◆ WHAT TO DO: Reproduce the data exactly and drop any pictures it holds.

◆ AVAILABLE DATA:
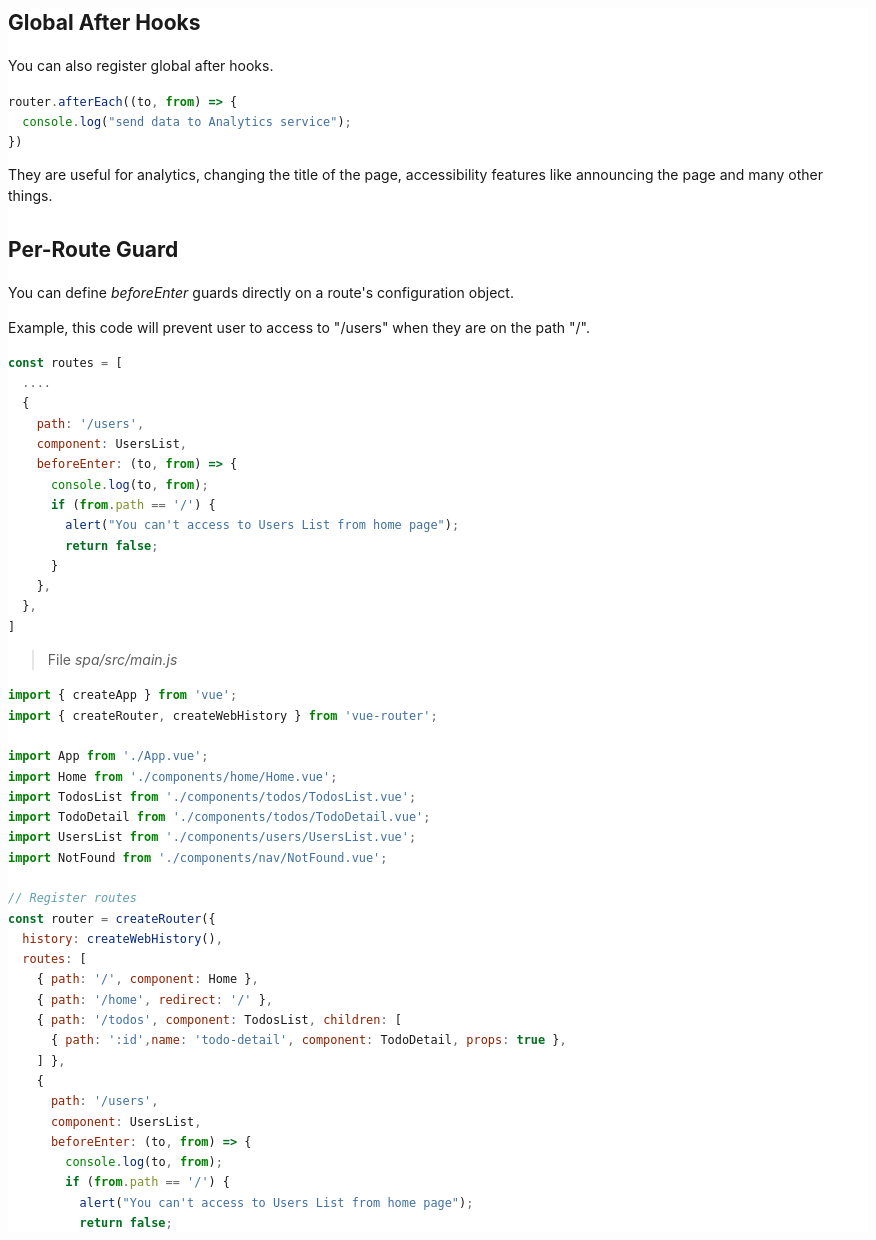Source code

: ## Global After Hooks

You can also register global after hooks.

```js
router.afterEach((to, from) => {
  console.log("send data to Analytics service");
})
```

They are useful for analytics, changing the title of the page, accessibility features like announcing the page and many other things.


## Per-Route Guard

You can define *beforeEnter* guards directly on a route's configuration object.

Example, this code will prevent user to access to "/users" when they are on the path "/".

```js
const routes = [
  ....
  {
    path: '/users',
    component: UsersList,
    beforeEnter: (to, from) => {
      console.log(to, from);
      if (from.path == '/') {
        alert("You can't access to Users List from home page");
        return false;
      }
    },
  },
]
```

> File *spa/src/main.js*
```js
import { createApp } from 'vue';
import { createRouter, createWebHistory } from 'vue-router';

import App from './App.vue';
import Home from './components/home/Home.vue';
import TodosList from './components/todos/TodosList.vue';
import TodoDetail from './components/todos/TodoDetail.vue';
import UsersList from './components/users/UsersList.vue';
import NotFound from './components/nav/NotFound.vue';

// Register routes
const router = createRouter({
  history: createWebHistory(),
  routes: [
    { path: '/', component: Home },
    { path: '/home', redirect: '/' },
    { path: '/todos', component: TodosList, children: [
      { path: ':id',name: 'todo-detail', component: TodoDetail, props: true },
    ] },
    { 
      path: '/users',
      component: UsersList,
      beforeEnter: (to, from) => {
        console.log(to, from);
        if (from.path == '/') {
          alert("You can't access to Users List from home page");
          return false;
```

◆ TASK ANSWER:
Source code

: ## Global After Hooks

You can also register global after hooks.

```js
router.afterEach((to, from) => {
  console.log("send data to Analytics service");
})
```

They are useful for analytics, changing the title of the page, accessibility features like announcing the page and many other things.


## Per-Route Guard

You can define *beforeEnter* guards directly on a route's configuration object.

Example, this code will prevent user to access to "/users" when they are on the path "/".

```js
const routes = [
  ....
  {
    path: '/users',
    component: UsersList,
    beforeEnter: (to, from) => {
      console.log(to, from);
      if (from.path == '/') {
        alert("You can't access to Users List from home page");
        return false;
      }
    },
  },
]
```

> File *spa/src/main.js*
```js
import { createApp } from 'vue';
import { createRouter, createWebHistory } from 'vue-router';

import App from './App.vue';
import Home from './components/home/Home.vue';
import TodosList from './components/todos/TodosList.vue';
import TodoDetail from './components/todos/TodoDetail.vue';
import UsersList from './components/users/UsersList.vue';
import NotFound from './components/nav/NotFound.vue';

// Register routes
const router = createRouter({
  history: createWebHistory(),
  routes: [
    { path: '/', component: Home },
    { path: '/home', redirect: '/' },
    { path: '/todos', component: TodosList, children: [
      { path: ':id',name: 'todo-detail', component: TodoDetail, props: true },
    ] },
    { 
      path: '/users',
      component: UsersList,
      beforeEnter: (to, from) => {
        console.log(to, from);
        if (from.path == '/') {
          alert("You can't access to Users List from home page");
          return false;
```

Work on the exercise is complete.